** PROVIDED DATA follows **

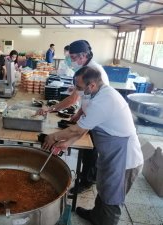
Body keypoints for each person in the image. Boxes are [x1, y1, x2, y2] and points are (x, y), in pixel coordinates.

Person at [42, 66, 143, 225]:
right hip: (111, 152)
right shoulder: (98, 94)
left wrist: (52, 137)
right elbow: (87, 126)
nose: (77, 90)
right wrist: (68, 143)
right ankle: (96, 217)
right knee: (103, 186)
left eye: (80, 87)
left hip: (125, 158)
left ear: (92, 85)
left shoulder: (104, 101)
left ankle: (106, 221)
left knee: (112, 198)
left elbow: (78, 128)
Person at [38, 40, 110, 193]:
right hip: (89, 114)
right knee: (85, 149)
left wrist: (51, 109)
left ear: (83, 55)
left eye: (73, 57)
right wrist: (78, 113)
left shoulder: (92, 70)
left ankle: (87, 181)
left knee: (90, 150)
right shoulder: (86, 68)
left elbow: (73, 99)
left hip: (98, 120)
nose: (71, 61)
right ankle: (87, 177)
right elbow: (86, 98)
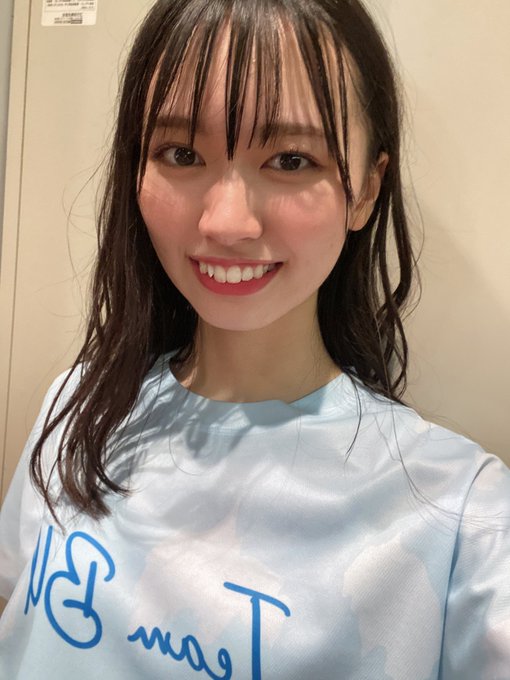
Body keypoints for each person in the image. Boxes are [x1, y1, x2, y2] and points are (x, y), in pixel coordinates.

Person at [0, 0, 508, 677]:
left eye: (291, 160)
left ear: (366, 190)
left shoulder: (461, 512)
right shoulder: (75, 409)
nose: (227, 222)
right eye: (182, 154)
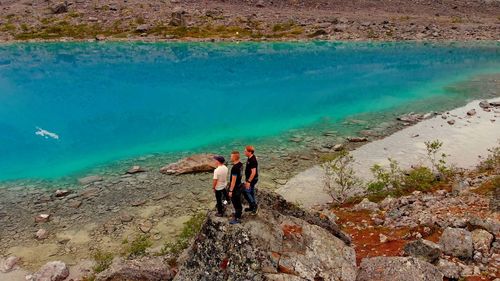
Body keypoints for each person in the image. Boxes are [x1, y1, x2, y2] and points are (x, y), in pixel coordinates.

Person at [228, 151, 243, 224]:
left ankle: (237, 218)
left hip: (235, 188)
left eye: (231, 156)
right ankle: (238, 214)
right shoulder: (240, 164)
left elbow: (233, 181)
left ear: (234, 157)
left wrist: (230, 191)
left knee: (235, 202)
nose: (230, 157)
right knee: (238, 201)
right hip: (239, 185)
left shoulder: (234, 168)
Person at [243, 145, 258, 214]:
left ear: (250, 152)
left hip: (252, 179)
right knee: (251, 192)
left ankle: (254, 206)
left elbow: (253, 172)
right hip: (250, 179)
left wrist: (248, 181)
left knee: (246, 191)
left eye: (245, 151)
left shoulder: (252, 160)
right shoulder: (250, 157)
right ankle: (252, 207)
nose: (244, 152)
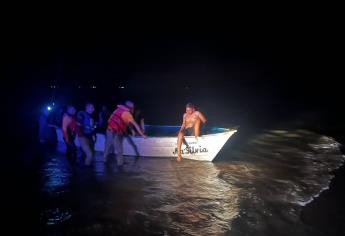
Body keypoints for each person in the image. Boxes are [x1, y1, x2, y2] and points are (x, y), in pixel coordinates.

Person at [104, 100, 147, 166]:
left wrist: (132, 131)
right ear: (130, 108)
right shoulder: (127, 114)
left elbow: (114, 120)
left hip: (109, 130)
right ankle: (119, 165)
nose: (133, 109)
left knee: (109, 147)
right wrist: (142, 135)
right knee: (118, 150)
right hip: (114, 133)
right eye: (132, 107)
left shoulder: (117, 110)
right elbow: (136, 125)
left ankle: (106, 161)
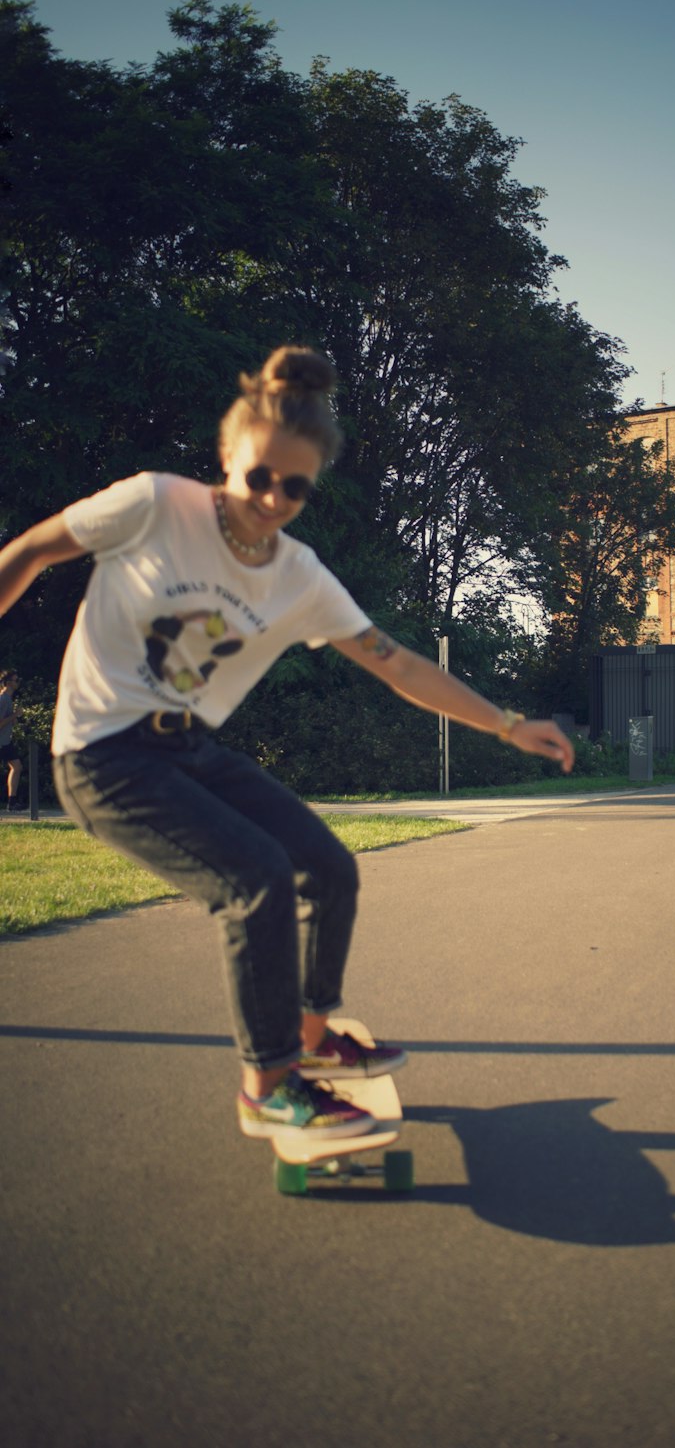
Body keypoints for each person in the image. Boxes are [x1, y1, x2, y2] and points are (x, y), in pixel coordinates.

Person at [0, 345, 574, 1144]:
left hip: (188, 750)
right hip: (100, 754)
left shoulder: (300, 577)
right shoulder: (154, 504)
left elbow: (399, 663)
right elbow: (29, 551)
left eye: (294, 487)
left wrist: (508, 723)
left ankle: (312, 1037)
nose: (272, 499)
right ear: (228, 459)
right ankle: (267, 1081)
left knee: (329, 867)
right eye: (257, 477)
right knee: (258, 880)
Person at [0, 669, 25, 811]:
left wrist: (14, 718)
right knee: (16, 766)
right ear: (8, 683)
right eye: (16, 680)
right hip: (1, 743)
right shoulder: (3, 699)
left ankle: (12, 802)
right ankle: (12, 802)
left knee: (17, 766)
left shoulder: (8, 699)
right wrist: (14, 715)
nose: (18, 683)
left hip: (5, 742)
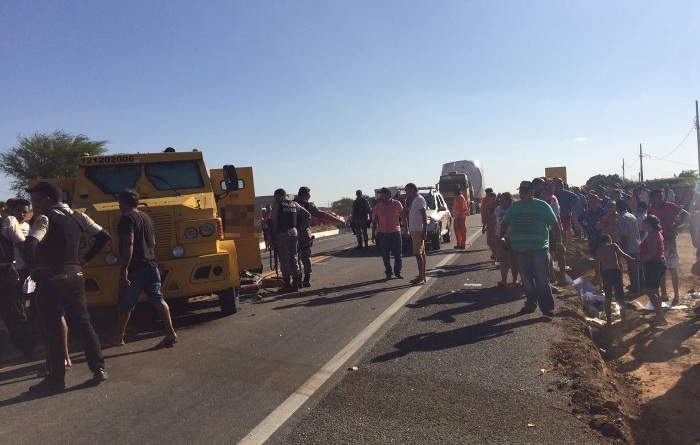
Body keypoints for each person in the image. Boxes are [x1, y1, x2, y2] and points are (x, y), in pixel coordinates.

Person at [22, 182, 111, 392]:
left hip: (51, 278)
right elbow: (103, 236)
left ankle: (56, 379)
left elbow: (30, 244)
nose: (36, 205)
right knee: (84, 323)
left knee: (52, 329)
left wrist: (35, 267)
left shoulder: (44, 219)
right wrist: (85, 259)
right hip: (75, 275)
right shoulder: (79, 216)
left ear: (48, 199)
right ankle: (98, 368)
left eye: (37, 201)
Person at [108, 189, 178, 347]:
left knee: (126, 303)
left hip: (136, 267)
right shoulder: (146, 218)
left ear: (123, 203)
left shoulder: (126, 218)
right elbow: (153, 242)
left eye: (119, 202)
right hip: (152, 265)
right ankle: (170, 332)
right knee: (158, 298)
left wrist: (125, 268)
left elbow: (129, 243)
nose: (119, 205)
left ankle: (118, 337)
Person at [499, 181, 562, 317]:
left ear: (532, 193)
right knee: (526, 280)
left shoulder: (543, 206)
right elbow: (505, 222)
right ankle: (531, 303)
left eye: (525, 192)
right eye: (521, 192)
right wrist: (502, 237)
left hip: (539, 249)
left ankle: (547, 308)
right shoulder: (514, 207)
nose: (522, 194)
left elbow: (555, 224)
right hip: (520, 250)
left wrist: (559, 242)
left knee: (541, 280)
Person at [0, 200, 34, 362]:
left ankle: (27, 350)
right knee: (13, 314)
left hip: (6, 272)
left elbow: (21, 244)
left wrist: (32, 266)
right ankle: (26, 350)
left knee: (14, 313)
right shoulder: (8, 221)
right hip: (7, 272)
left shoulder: (8, 221)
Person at [294, 187, 344, 288]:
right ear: (305, 194)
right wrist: (338, 220)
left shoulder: (291, 204)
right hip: (304, 233)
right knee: (306, 256)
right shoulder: (308, 205)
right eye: (309, 194)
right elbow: (322, 215)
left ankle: (297, 280)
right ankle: (306, 279)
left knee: (295, 257)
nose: (310, 196)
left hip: (292, 233)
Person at [648, 188, 690, 305]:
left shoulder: (670, 206)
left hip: (669, 241)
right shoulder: (651, 210)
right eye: (658, 196)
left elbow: (686, 215)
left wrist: (675, 227)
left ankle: (676, 296)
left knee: (672, 268)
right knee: (661, 269)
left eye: (661, 196)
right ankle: (664, 294)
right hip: (658, 242)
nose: (660, 198)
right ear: (653, 198)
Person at [270, 188, 310, 293]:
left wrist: (273, 236)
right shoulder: (294, 204)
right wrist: (300, 229)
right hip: (294, 233)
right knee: (294, 257)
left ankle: (287, 284)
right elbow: (307, 215)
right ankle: (296, 283)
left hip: (282, 234)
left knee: (285, 259)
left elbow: (274, 221)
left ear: (278, 195)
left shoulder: (278, 204)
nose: (274, 199)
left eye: (275, 196)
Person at [595, 234, 635, 327]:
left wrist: (600, 284)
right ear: (609, 240)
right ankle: (624, 322)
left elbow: (597, 270)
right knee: (620, 298)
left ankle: (609, 322)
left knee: (608, 298)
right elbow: (623, 255)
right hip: (615, 272)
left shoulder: (598, 252)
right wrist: (633, 260)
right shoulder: (613, 246)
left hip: (605, 274)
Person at [638, 216, 667, 326]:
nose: (642, 223)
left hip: (654, 264)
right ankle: (659, 316)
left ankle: (661, 317)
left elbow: (652, 253)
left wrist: (639, 261)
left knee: (650, 290)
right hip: (658, 263)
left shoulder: (652, 235)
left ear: (649, 224)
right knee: (654, 291)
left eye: (644, 222)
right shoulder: (655, 233)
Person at [371, 187, 404, 280]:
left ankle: (397, 272)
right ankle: (388, 273)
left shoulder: (397, 204)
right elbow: (375, 221)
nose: (381, 197)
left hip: (395, 232)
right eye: (380, 195)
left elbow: (403, 217)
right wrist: (373, 234)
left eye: (382, 195)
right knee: (385, 256)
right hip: (383, 234)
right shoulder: (378, 206)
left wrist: (406, 229)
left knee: (398, 255)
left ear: (388, 195)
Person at [615, 200, 643, 296]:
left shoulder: (621, 218)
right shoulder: (631, 215)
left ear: (617, 207)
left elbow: (624, 235)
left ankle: (635, 290)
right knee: (638, 269)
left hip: (629, 247)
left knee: (632, 269)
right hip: (636, 245)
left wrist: (621, 249)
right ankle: (641, 287)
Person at [494, 192, 518, 286]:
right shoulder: (498, 209)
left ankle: (515, 280)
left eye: (502, 200)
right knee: (503, 260)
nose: (500, 201)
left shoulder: (514, 209)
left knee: (513, 260)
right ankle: (504, 280)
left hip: (512, 237)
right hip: (500, 236)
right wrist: (493, 234)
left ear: (508, 200)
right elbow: (494, 221)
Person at [405, 183, 427, 285]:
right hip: (415, 230)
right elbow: (406, 214)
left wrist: (425, 230)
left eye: (408, 191)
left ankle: (421, 277)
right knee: (421, 253)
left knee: (418, 254)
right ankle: (422, 275)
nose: (407, 193)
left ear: (413, 189)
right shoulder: (414, 200)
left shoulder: (419, 200)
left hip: (418, 230)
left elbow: (424, 214)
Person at [451, 185, 469, 249]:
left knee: (462, 231)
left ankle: (462, 244)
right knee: (457, 231)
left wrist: (458, 216)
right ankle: (459, 244)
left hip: (460, 217)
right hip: (457, 217)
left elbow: (461, 208)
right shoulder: (457, 197)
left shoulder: (460, 197)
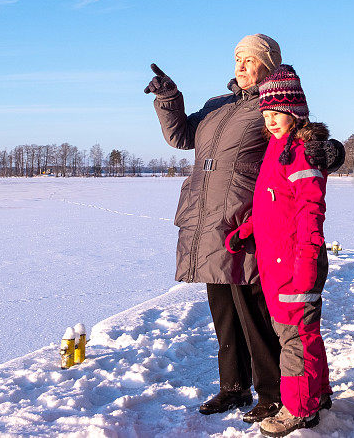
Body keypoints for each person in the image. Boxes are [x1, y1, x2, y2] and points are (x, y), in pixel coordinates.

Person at [145, 34, 285, 423]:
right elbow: (181, 137)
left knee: (253, 309)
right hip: (206, 216)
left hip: (243, 219)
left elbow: (297, 143)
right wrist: (169, 97)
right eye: (237, 58)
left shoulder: (274, 105)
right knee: (222, 307)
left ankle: (271, 392)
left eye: (249, 60)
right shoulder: (217, 105)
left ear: (268, 64)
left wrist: (329, 150)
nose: (239, 65)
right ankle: (233, 386)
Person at [225, 64, 333, 435]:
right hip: (276, 260)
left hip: (296, 261)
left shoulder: (303, 152)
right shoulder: (277, 148)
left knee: (294, 337)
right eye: (266, 114)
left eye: (278, 114)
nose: (271, 121)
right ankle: (316, 393)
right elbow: (271, 202)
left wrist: (305, 260)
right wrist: (248, 229)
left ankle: (299, 408)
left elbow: (309, 213)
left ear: (296, 112)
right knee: (301, 332)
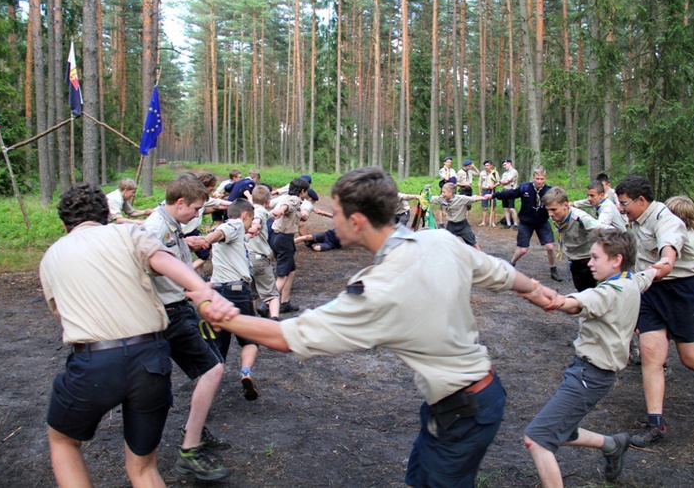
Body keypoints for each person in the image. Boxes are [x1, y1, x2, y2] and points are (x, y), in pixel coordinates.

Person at [206, 166, 559, 487]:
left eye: (338, 214)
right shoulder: (439, 240)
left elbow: (289, 336)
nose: (333, 222)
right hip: (471, 398)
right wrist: (540, 293)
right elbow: (501, 273)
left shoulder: (377, 288)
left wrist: (227, 317)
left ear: (357, 221)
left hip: (461, 412)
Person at [40, 183, 235, 488]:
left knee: (63, 442)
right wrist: (204, 291)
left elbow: (64, 317)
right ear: (107, 214)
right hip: (151, 359)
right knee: (144, 468)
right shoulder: (128, 233)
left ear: (64, 223)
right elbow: (165, 262)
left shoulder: (51, 257)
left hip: (93, 361)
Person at [520, 229, 659, 487]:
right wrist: (663, 265)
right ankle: (612, 444)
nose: (589, 263)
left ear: (616, 259)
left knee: (537, 438)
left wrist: (536, 293)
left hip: (589, 376)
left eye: (595, 257)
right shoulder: (632, 282)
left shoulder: (608, 292)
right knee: (563, 428)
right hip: (591, 374)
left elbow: (574, 303)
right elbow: (649, 275)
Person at [615, 176, 694, 447]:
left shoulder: (668, 221)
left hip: (683, 291)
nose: (622, 208)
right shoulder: (637, 219)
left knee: (691, 359)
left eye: (624, 204)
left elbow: (667, 257)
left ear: (641, 200)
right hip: (652, 292)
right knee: (651, 357)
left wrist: (660, 267)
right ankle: (656, 424)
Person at [142, 173, 233, 481]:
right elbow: (150, 265)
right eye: (195, 209)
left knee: (214, 364)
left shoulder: (172, 225)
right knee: (212, 369)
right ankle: (189, 450)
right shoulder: (154, 228)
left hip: (182, 308)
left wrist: (185, 243)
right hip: (170, 313)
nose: (197, 215)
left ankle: (195, 429)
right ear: (179, 203)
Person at [204, 199, 263, 401]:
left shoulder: (232, 230)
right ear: (245, 215)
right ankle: (245, 372)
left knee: (218, 345)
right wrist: (207, 240)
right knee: (250, 340)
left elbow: (224, 236)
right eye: (251, 219)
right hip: (237, 291)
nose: (250, 223)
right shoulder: (235, 224)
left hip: (217, 293)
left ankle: (207, 388)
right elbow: (222, 233)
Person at [491, 167, 562, 282]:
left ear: (545, 178)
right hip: (526, 222)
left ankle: (553, 269)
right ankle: (511, 265)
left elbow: (559, 201)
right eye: (537, 178)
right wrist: (494, 195)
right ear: (533, 177)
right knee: (523, 249)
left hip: (542, 222)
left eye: (542, 179)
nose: (539, 181)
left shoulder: (549, 191)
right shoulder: (525, 188)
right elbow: (511, 194)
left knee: (550, 247)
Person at [543, 187, 604, 292]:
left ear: (565, 205)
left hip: (589, 263)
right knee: (581, 293)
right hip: (575, 262)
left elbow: (608, 232)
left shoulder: (581, 219)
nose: (550, 214)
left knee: (594, 297)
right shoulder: (558, 217)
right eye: (548, 210)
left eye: (553, 209)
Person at [270, 177, 310, 313]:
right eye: (306, 192)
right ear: (303, 191)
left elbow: (296, 214)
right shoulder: (294, 199)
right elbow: (285, 208)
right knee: (283, 274)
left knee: (291, 271)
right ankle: (268, 303)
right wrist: (279, 211)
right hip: (283, 239)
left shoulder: (293, 200)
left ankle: (284, 302)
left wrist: (303, 214)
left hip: (281, 238)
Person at [248, 185, 281, 321]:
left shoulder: (248, 211)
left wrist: (275, 213)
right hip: (259, 259)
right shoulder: (259, 213)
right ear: (268, 201)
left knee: (251, 293)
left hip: (245, 259)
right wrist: (256, 225)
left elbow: (266, 214)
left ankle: (252, 321)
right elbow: (259, 218)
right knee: (272, 294)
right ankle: (274, 319)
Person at [430, 182, 490, 250]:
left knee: (473, 244)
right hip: (451, 226)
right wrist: (416, 196)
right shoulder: (441, 199)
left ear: (451, 192)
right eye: (442, 192)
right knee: (447, 244)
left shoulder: (461, 199)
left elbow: (474, 198)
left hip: (463, 225)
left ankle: (480, 259)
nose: (442, 194)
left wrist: (484, 198)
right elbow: (429, 198)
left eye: (444, 192)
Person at [478, 160, 500, 227]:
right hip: (484, 190)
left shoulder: (494, 173)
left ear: (491, 165)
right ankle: (483, 222)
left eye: (487, 165)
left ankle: (493, 222)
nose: (486, 167)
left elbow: (498, 182)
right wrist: (480, 192)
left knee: (493, 207)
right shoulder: (482, 173)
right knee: (484, 207)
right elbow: (479, 183)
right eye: (485, 165)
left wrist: (493, 186)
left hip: (492, 191)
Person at [498, 158, 519, 229]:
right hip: (504, 190)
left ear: (509, 163)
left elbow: (506, 181)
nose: (504, 166)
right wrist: (503, 182)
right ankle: (508, 223)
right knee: (505, 208)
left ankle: (516, 224)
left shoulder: (513, 171)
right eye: (503, 165)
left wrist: (503, 181)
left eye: (505, 164)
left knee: (511, 208)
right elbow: (502, 183)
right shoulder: (505, 173)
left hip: (511, 191)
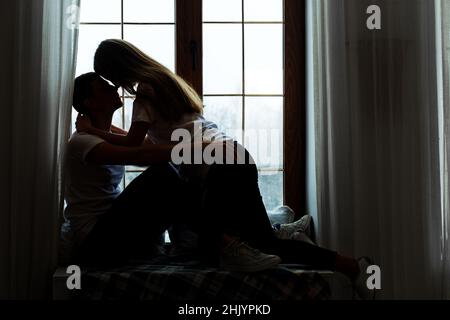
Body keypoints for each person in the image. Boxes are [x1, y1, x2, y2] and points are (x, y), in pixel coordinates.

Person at [74, 38, 368, 286]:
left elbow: (135, 147)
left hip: (218, 166)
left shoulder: (145, 95)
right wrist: (106, 130)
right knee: (259, 242)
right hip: (234, 156)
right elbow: (150, 144)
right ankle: (348, 264)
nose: (114, 87)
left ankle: (293, 240)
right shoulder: (164, 85)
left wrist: (92, 130)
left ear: (119, 70)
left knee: (226, 243)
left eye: (111, 79)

** End of PROVIDED DATA **

### WHAT THE TASK REQUIRES
Transcribe exactly, please, the lines between the start of the records above and the line holding "right eye: (132, 107)", counting both of those lines and omitting pictures.

### COMPLETED EXERCISE
Body keypoints for each person in the image. Boxes are [x1, y1, x2, y2] and points are (x, y), in pixel coordinates.

Person at [42, 66, 143, 225]:
right hip: (111, 152)
right shoulder: (98, 94)
left wrist: (52, 137)
right elbow: (87, 126)
nose: (77, 90)
right wrist: (68, 143)
right ankle: (96, 217)
right knee: (103, 186)
left eye: (80, 87)
left hip: (125, 158)
left ear: (92, 85)
left shoulder: (104, 101)
left ankle: (106, 221)
left knee: (112, 198)
left elbow: (78, 128)
Person at [38, 40, 110, 193]:
right hip: (89, 114)
right knee: (85, 149)
left wrist: (51, 109)
left ear: (83, 55)
left eye: (73, 57)
right wrist: (78, 113)
left shoulder: (92, 70)
left ankle: (87, 181)
left knee: (90, 150)
right shoulder: (86, 68)
left elbow: (73, 99)
left hip: (98, 120)
nose: (71, 61)
right ankle: (87, 177)
right elbow: (86, 98)
Body keypoints for each person in the image. Boxes are [x1, y1, x2, y2] and points are (x, y), in pixel coordinates.

Person at [0, 0, 508, 677]:
left eye: (291, 160)
left ear: (366, 190)
left shoulder: (461, 512)
right shoulder: (75, 409)
nose: (227, 222)
right eye: (182, 154)
Body keypoints for each person in the image. Boxes are [x1, y1, x2, y2] and points are (x, y), in pixel coordinates.

Person at [228, 151, 243, 224]:
left ankle: (237, 218)
left hip: (235, 188)
left eye: (231, 156)
right ankle: (238, 214)
right shoulder: (240, 164)
left elbow: (233, 181)
left ear: (234, 157)
left wrist: (230, 191)
left knee: (235, 202)
nose: (230, 157)
right knee: (238, 201)
right hip: (239, 185)
left shoulder: (234, 168)
Person at [243, 145, 258, 214]:
left ear: (250, 152)
left hip: (252, 179)
right knee: (251, 192)
left ankle: (254, 206)
left elbow: (253, 172)
right hip: (250, 179)
left wrist: (248, 181)
left knee: (246, 191)
left eye: (245, 151)
left shoulder: (252, 160)
right shoulder: (250, 157)
right ankle: (252, 207)
nose: (244, 152)
Body keypoints for each person in the image. Boxes are [x1, y1, x2, y2] and points are (x, y), in pixel coordinates.

Person at [104, 100, 147, 166]:
left wrist: (132, 131)
right ear: (130, 108)
right shoulder: (127, 114)
left elbow: (114, 120)
left hip: (109, 130)
right ankle: (119, 165)
nose: (133, 109)
left knee: (109, 147)
right wrist: (142, 135)
right knee: (118, 150)
right hip: (114, 133)
right eye: (132, 107)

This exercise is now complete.